Tampoco le interesaba; lo suyo era el silencio y la discreción. Sin embargo le
intrigaba que el viajero no siguiese su viaje a Gallaecia por tierra; sin duda no sabía
de la bravura de aquel mar.
La estancia en Lisboa, prevista para dos días, se prolongó durante catorce más. El
navegante y su tripulación escucharon que el viajero se aposentaba en las cercanías
del Pazo Real.

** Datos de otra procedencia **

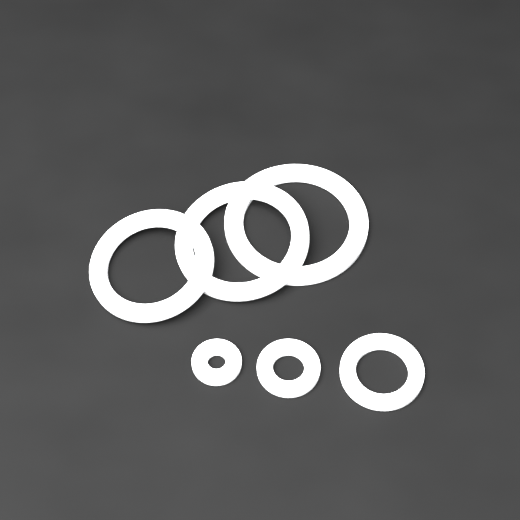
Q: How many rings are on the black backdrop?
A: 6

Oían frases sueltas, de reyes, nobles, obispos, cruzados y ejércitos, y la
atención con que la guardia armada los trataba no dejaba ninguna duda de que, allí
también, el viajero era un personaje importante. Una madrugada, un cortejo se
aproximó al barco; el viajero se apeó de un carruaje y abrazó al hombre que venía
con él. Los guardias presentaron armas. La puerta se cerró y el carruaje partió con
toda una nube de soldados a su alrededor. El viajero subió la pasarela y, tras ordenar
que llevasen a su cámara dos cofres de hierro que pesaban como si fuesen macizos,
mandó levar anclas. Se encerró en su cámara y no salió hasta el anochecer.
El navegante volvió de sus recuerdos. Su viaje había concluido y había que volver
a Roma. Mientras izaban el ancla, vio que en la playa un hombre subía a un bote con
remeros y se dirigía al barco. Aguardó con curiosidad. No se le ocurría qué tendría
que decirle.
—¿Adónde os dirigís? —preguntó el del bote, un hombre con aspecto de alta
cuna.
—Hacia el Mediterráneo, contestó el navegante sin querer concretar mucho.
Después de todo iba hacia allá.
—Querría ser vuestro pasajero hasta Aveiro, puerto portugués, a cuatro días de
travesía —le dijo el hombre de la barca.
El navegante lo conocía bien, era un puerto fácil. No lo entretendría demasiado y
obtendría un dinero adicional, aunque no fuese mucho.
Acordaron el precio. Echaron una escala. El hombre del bote subió a bordo. No
llevaba equipaje. El barco inició la navegación saliendo de la ría y dejando Finisterre
por la popa.
El navegante volvió a oír el estrépito de las cataratas del fin del mundo. Sintió
temor y se acordó del viajero. Estaría cabalgando con su comitiva hacia algún sitio.
Con él allí no tendría miedo.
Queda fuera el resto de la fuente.